- Origin: Kingston, Ontario, Canada
- Genres: Rock, experimental
- Occupations: Musician, songwriter
- Instruments: Singing, guitar
- Label: Orange
- Formerly of: The Glorious Sons
- Website: chriskoster.ca

= Chris Koster (musician) =

Canadian rock singer-songwriter

Chris Koster is a Canadian rock singer, songwriter, and musician, who has been active both as a solo artist and as a
former member of the band The Glorious Sons.

==Career==
Chris Koster is an experimental singer-songwriter based in Kingston, Ontario, Canada. With influences said to range from Trent Reznor to The Beatles, his musical style encompasses many genres and moods, from 'soft' pop songs to charged metal numbers. Performing on keyboard, guitar and vocals, Koster continues in the solo artist tradition of the likes of Gary Numan and Prince – self-contained and self-produced.

For his two albums, Secrets of the Lonely and Sex, Love & Morality, Koster played the majority of the instruments; however, he invited his band The Lonely to contribute to a few songs. He toured extensively from 2005 to the present.

He is the brother of Dave "Billy Ray" Koster, a longtime member of the road crew for The Tragically Hip.

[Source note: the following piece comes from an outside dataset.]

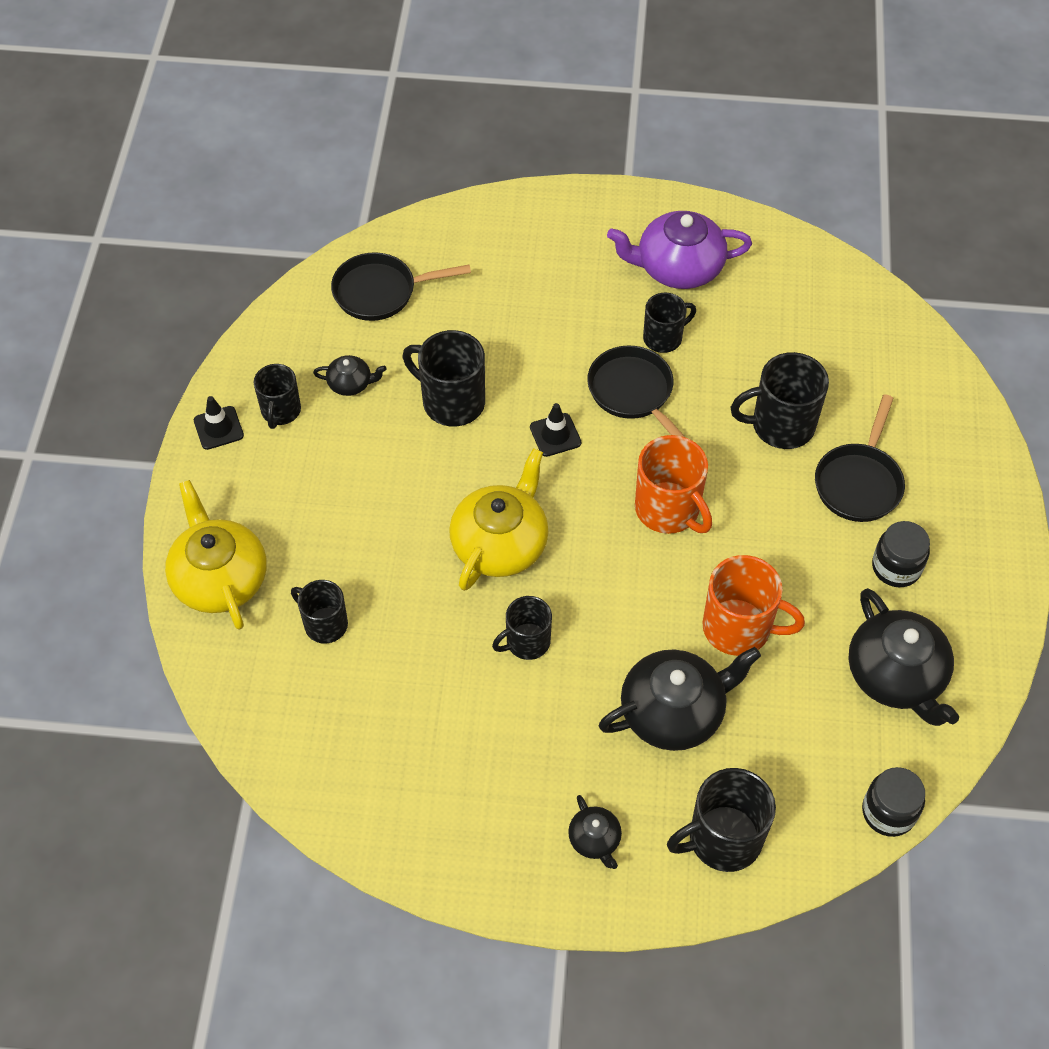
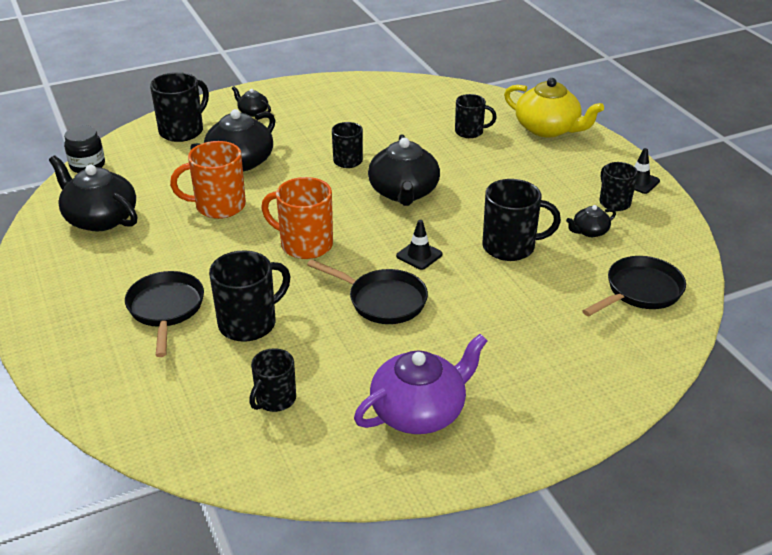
camera: 150 degrees right, 20 degrees down
(500, 543) = (404, 192): yellow teapot -> black teapot
(664, 338) = (388, 348): black mug -> black mug (275, 399)
(896, 567) = (117, 270): black jar -> none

On August 29, 2023, The Glorious Sons announced Koster's departure from the band 1 week before the Glory tour.

==Secrets of the Lonely (2004)==
Koster's first album, on The Orange Record Label, was recorded and self-produced at The Tragically Hip's studio in Loyalist, Ontario, Ontario.

===Track listing===
All songs written by Chris Koster, except where noted:
1. "Camouflage" – 4:04
2. "Catastrophizing" – 3:37
3. "If U See Me (When I'm Like This" – 3:53
4. "Wartime Romance" – 4:25
5. "The Alarmist (Don't Worry)" – 4:59
6. "Love In The Western World" – 4:08
7. "Sufferville" – 5:44
8. "Honestly" – 2:17
9. "When U Were Mine" (Prince) – 4:58
10. "Secrets of the Lonely" – 4:57
11. "In This Life" – 3:13
12. "Sincerity Blues" – 1:01
13. "Mary Ann" – 4:13
14. "I Don't Care (Anymore)" – 4:08
15. "In This Life" – 6:05

- Credits
The album credits are as follows:
- Chris Koster – Lyricist
- Lindsey Hilliard – Violin
- Michael Olsen – Cello
- Aaron Holmberg – Producer
- Mark Makowy – Producer
- Byron Wong – Producer, Photography, Processing

==Sex, Love & Morality (2008)==
Sex, Love & Morality, with its first single "Heavy Hearted" on The Orange Record Label in October 2007, was Koster's second album. The music is granular, complex and multi-layered but also remarkably accessible and memorable. One reason for this progression was his relationship with producer Bob Ezrin. "He helped me hone my craft," says Koster, "he really pushed me to do something different and challenged me".